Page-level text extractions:

• • •

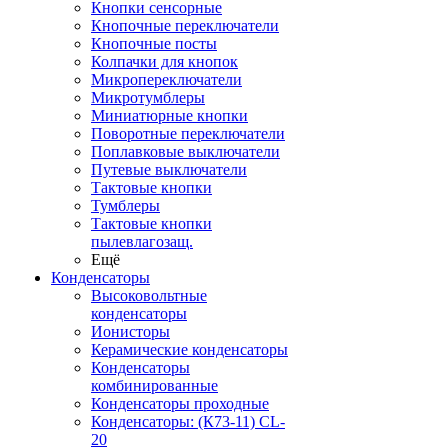
Кнопки сенсорные
Кнопочные переключатели
Кнопочные посты
Колпачки для кнопок
Микропереключатели
Микротумблеры
Миниатюрные кнопки
Поворотные переключатели
Поплавковые выключатели
Путевые выключатели
Тактовые кнопки
Тумблеры
Тактовые кнопки
пылевлагозащ.
Ещё
Конденсаторы
Высоковольтные
конденсаторы
Ионисторы
Керамические конденсаторы
Конденсаторы
комбинированные
Конденсаторы проходные
Конденсаторы: (К73-11) CL-
20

• • •

* [WHAT IS EXPECTED]: Produce an exact copy of the records above, leaving out the pictures.

* [COMPLETED TASK]:
Кнопки сенсорные
Кнопочные переключатели
Кнопочные посты
Колпачки для кнопок
Микропереключатели
Микротумблеры
Миниатюрные кнопки
Поворотные переключатели
Поплавковые выключатели
Путевые выключатели
Тактовые кнопки
Тумблеры
Тактовые кнопки
пылевлагозащ.
Ещё
Конденсаторы
Высоковольтные
конденсаторы
Ионисторы
Керамические конденсаторы
Конденсаторы
комбинированные
Конденсаторы проходные
Конденсаторы: (К73-11) CL-
20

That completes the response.